A 60-year-old Kentucky woman who is taking six prescription medicines wrote, “Without Medicaid, I would have absolutely no way to pay for my doctors and prescriptions, which would leave me completely crippled and would quickly prove fatal, if not by my thyroid condition then by my own hand.”
“I hope that you can find it in your hearts and budgets to keep me and others alive for a few more years,” she added. “I promise we will NOT live forever!”
But others supported work requirements.
“I have to work to pay for my extremely expensive health care,” a Kentucky health care provider wrote. “I can’t find a reason that an able-bodied person should not have to show some effort for their free health care.”

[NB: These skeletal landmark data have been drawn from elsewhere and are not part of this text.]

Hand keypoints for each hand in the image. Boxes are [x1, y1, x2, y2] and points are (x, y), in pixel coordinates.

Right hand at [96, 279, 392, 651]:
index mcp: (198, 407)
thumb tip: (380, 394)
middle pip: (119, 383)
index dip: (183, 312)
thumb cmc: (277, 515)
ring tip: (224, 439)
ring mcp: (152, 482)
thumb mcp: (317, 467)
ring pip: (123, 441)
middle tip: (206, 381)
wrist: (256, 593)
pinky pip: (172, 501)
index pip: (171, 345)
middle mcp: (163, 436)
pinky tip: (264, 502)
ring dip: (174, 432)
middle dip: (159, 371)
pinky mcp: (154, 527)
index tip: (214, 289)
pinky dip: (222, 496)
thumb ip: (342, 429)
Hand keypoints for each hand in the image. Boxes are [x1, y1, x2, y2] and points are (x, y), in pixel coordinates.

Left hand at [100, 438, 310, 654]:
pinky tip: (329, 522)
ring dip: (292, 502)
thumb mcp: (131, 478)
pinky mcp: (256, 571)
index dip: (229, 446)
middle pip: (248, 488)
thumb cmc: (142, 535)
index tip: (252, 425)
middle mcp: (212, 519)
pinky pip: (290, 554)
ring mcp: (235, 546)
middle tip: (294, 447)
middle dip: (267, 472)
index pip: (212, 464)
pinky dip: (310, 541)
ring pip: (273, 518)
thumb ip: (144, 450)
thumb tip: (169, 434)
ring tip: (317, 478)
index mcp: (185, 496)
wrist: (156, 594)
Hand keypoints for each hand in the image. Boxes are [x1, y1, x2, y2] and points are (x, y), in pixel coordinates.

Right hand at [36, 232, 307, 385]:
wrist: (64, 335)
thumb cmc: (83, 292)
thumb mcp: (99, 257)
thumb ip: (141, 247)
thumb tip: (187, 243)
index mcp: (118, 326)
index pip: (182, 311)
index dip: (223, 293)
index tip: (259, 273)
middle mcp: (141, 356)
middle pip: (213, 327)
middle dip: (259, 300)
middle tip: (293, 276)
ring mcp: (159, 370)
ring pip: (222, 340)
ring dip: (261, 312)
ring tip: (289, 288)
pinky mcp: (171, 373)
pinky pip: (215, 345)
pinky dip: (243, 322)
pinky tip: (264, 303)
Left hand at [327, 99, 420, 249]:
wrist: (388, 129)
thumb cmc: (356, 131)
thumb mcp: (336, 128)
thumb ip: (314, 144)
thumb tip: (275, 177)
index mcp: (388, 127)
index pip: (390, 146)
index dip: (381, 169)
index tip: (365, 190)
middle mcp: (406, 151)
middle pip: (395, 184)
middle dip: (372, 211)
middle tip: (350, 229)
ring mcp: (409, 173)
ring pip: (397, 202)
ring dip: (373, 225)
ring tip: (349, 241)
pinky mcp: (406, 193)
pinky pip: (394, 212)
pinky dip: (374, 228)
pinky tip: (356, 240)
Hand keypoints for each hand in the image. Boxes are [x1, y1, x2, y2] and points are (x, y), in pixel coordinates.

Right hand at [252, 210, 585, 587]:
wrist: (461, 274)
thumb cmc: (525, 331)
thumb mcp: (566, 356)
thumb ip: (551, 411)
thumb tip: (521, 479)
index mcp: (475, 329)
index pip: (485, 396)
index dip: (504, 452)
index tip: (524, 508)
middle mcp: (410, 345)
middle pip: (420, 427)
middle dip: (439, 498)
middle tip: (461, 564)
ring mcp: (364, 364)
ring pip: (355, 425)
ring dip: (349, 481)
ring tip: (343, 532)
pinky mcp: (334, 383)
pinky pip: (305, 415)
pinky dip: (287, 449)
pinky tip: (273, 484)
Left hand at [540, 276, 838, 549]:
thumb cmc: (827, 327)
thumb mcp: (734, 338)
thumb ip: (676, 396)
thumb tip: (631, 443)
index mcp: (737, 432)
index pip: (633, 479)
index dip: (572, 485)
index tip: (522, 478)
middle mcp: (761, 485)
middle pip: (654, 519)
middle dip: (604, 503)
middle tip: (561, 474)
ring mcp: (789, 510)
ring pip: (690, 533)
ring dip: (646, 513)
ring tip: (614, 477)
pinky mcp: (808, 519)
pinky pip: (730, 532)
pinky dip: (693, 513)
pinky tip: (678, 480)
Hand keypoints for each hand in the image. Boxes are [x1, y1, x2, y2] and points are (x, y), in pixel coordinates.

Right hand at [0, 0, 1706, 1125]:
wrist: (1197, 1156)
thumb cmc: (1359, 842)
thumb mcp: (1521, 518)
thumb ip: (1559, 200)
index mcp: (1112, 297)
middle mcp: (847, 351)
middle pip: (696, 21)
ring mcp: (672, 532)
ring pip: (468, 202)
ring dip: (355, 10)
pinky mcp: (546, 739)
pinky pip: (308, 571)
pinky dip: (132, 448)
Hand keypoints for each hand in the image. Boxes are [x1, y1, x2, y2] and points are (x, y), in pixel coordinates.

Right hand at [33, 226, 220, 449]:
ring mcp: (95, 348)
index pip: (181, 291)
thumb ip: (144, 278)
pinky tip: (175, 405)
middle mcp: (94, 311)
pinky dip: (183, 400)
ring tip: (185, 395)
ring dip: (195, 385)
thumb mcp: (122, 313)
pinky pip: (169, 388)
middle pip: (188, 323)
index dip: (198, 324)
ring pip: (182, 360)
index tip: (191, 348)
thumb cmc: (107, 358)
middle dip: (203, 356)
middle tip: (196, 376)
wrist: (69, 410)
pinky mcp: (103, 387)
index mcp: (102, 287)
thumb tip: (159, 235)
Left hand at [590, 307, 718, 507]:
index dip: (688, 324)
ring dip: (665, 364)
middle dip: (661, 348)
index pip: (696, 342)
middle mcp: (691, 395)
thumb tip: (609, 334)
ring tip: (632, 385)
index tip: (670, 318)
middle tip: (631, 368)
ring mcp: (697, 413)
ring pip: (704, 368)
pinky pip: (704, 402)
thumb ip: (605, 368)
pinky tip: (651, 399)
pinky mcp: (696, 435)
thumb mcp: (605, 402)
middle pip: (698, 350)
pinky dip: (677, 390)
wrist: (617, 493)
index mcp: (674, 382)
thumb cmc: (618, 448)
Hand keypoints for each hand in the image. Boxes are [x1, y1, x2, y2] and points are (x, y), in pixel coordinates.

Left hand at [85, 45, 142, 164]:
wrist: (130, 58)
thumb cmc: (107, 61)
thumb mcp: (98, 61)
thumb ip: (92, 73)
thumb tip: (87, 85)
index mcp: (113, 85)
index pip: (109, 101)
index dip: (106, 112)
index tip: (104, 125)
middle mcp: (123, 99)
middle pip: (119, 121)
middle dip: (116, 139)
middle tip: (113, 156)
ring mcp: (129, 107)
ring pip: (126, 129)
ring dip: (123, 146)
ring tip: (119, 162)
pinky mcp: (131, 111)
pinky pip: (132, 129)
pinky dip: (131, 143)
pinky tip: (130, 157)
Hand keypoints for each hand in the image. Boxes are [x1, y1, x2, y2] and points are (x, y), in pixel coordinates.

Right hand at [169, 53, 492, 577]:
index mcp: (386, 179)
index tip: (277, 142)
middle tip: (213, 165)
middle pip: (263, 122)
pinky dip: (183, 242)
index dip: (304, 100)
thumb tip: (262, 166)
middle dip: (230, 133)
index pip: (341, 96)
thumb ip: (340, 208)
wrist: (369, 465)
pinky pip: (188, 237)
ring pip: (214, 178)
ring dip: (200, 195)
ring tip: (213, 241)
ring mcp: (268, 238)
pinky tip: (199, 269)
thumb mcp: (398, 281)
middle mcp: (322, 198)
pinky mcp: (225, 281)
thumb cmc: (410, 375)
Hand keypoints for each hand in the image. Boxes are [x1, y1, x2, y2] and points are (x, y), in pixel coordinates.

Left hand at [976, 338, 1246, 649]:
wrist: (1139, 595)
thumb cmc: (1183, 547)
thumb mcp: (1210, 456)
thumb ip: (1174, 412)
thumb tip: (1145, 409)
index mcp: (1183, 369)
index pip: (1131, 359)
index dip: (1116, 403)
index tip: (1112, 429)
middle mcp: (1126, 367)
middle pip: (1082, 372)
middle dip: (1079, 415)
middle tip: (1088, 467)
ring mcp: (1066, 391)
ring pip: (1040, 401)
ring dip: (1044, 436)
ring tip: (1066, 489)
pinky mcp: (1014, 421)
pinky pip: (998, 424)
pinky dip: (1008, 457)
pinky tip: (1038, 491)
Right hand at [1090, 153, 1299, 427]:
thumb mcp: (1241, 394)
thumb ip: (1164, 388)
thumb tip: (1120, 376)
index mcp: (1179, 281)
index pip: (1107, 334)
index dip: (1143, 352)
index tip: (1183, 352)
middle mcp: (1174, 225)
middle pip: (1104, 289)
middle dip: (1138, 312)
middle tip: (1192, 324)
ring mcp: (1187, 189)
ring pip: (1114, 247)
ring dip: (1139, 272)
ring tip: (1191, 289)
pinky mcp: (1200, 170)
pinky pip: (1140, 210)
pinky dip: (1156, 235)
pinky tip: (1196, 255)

Statements by Trump administration officials indicating that they still intend to allow states to enforce work requirements could create legal complications for the government.
Lawyers for Medicaid beneficiaries in Kentucky said the statements showed that Trump administration officials had prejudged the issue and knew what they would conclude even before considering public comments.
More than 30 states have expanded Medicaid under the Affordable Care Act to cover millions of adults without dependent children. The Trump administration has supported efforts to roll back the expansion, saying states should focus on groups that were eligible for Medicaid before passage of the Affordable Care Act.
“The thought that a program designed for our most vulnerable citizens should be used as a vehicle to serve working-age, able-bodied adults does not make sense,” Ms. Verma said.
Judge Boasberg rejected that distinction, saying the 2010 health law placed new beneficiaries “on equal footing” with those who were already eligible, like poor children, pregnant women and people with disabilities. He found no justification in the law for “prioritizing certain groups over others.”